■ EXERCISE ■
All of the lines below are to be transcribed faithfully, with pictures excluded from the copy.

■ INFORMATION PROVIDED ■
*** Block opens ***
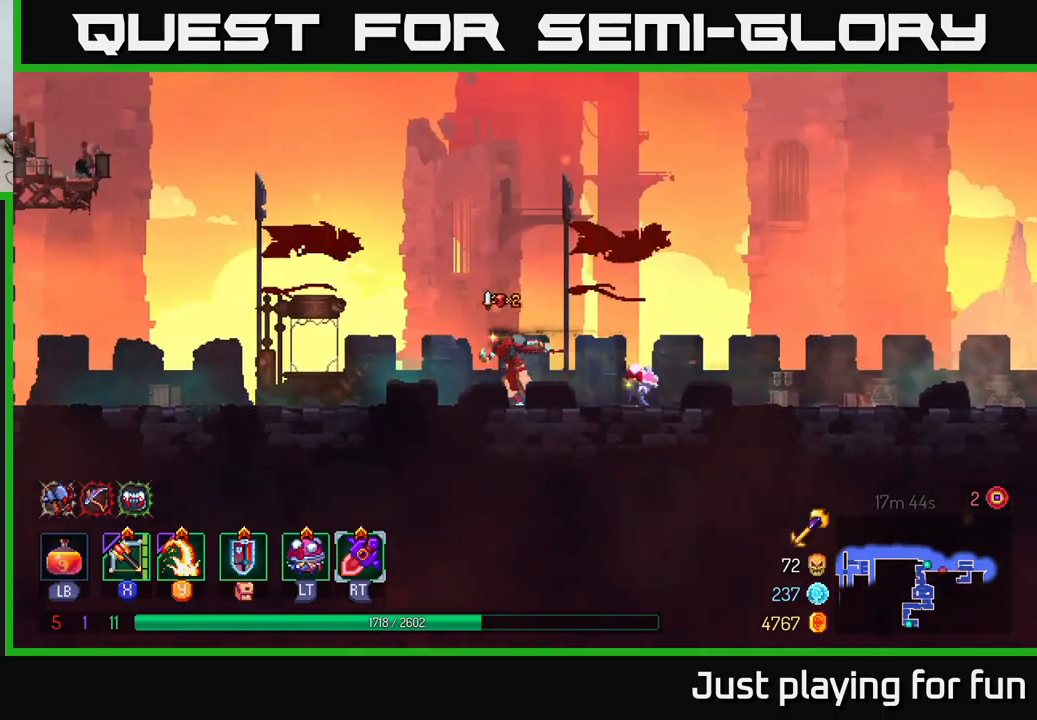
{"buttons": ["A"], "left_stick": "left", "right_stick": "center", "events": [[450, "A", "down"]]}
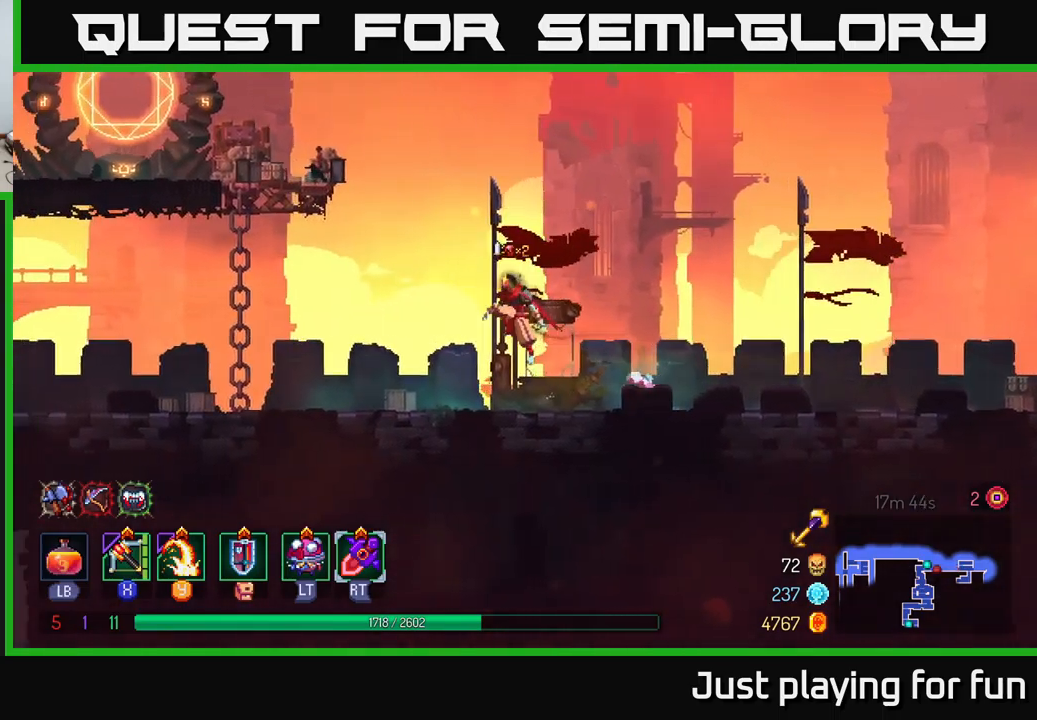
{"buttons": [], "left_stick": "left", "right_stick": "center", "events": [[84, "A", "up"], [217, "A", "down"], [417, "A", "up"]]}
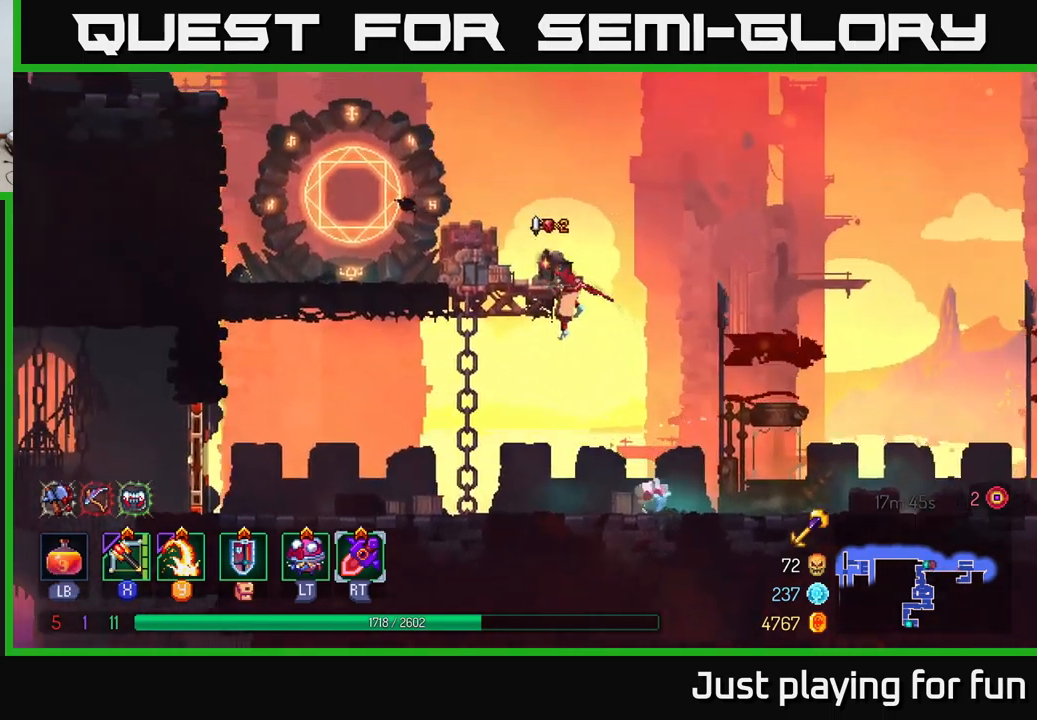
{"buttons": ["R1"], "left_stick": "center", "right_stick": "center", "events": [[50, "B", "down"], [167, "B", "up"], [500, "R1", "down"], [500, "left_stick", "center"]]}
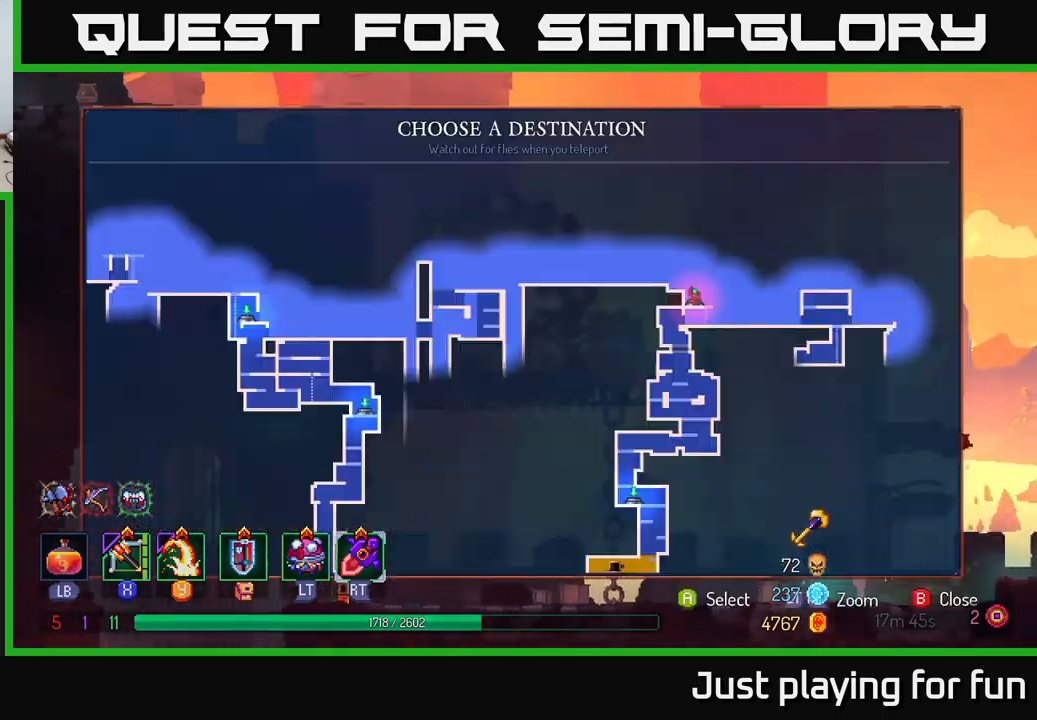
{"buttons": [], "left_stick": "center", "right_stick": "center", "events": [[100, "R1", "up"], [267, "left_stick", "down"], [467, "left_stick", "center"]]}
*** Block closes ***
■ OUTPUT ■
{"buttons": ["A"], "left_stick": "left", "right_stick": "center", "events": [[450, "A", "down"]]}
{"buttons": [], "left_stick": "left", "right_stick": "center", "events": [[84, "A", "up"], [217, "A", "down"], [417, "A", "up"]]}
{"buttons": ["R1"], "left_stick": "center", "right_stick": "center", "events": [[50, "B", "down"], [167, "B", "up"], [500, "R1", "down"], [500, "left_stick", "center"]]}
{"buttons": [], "left_stick": "center", "right_stick": "center", "events": [[100, "R1", "up"], [267, "left_stick", "down"], [467, "left_stick", "center"]]}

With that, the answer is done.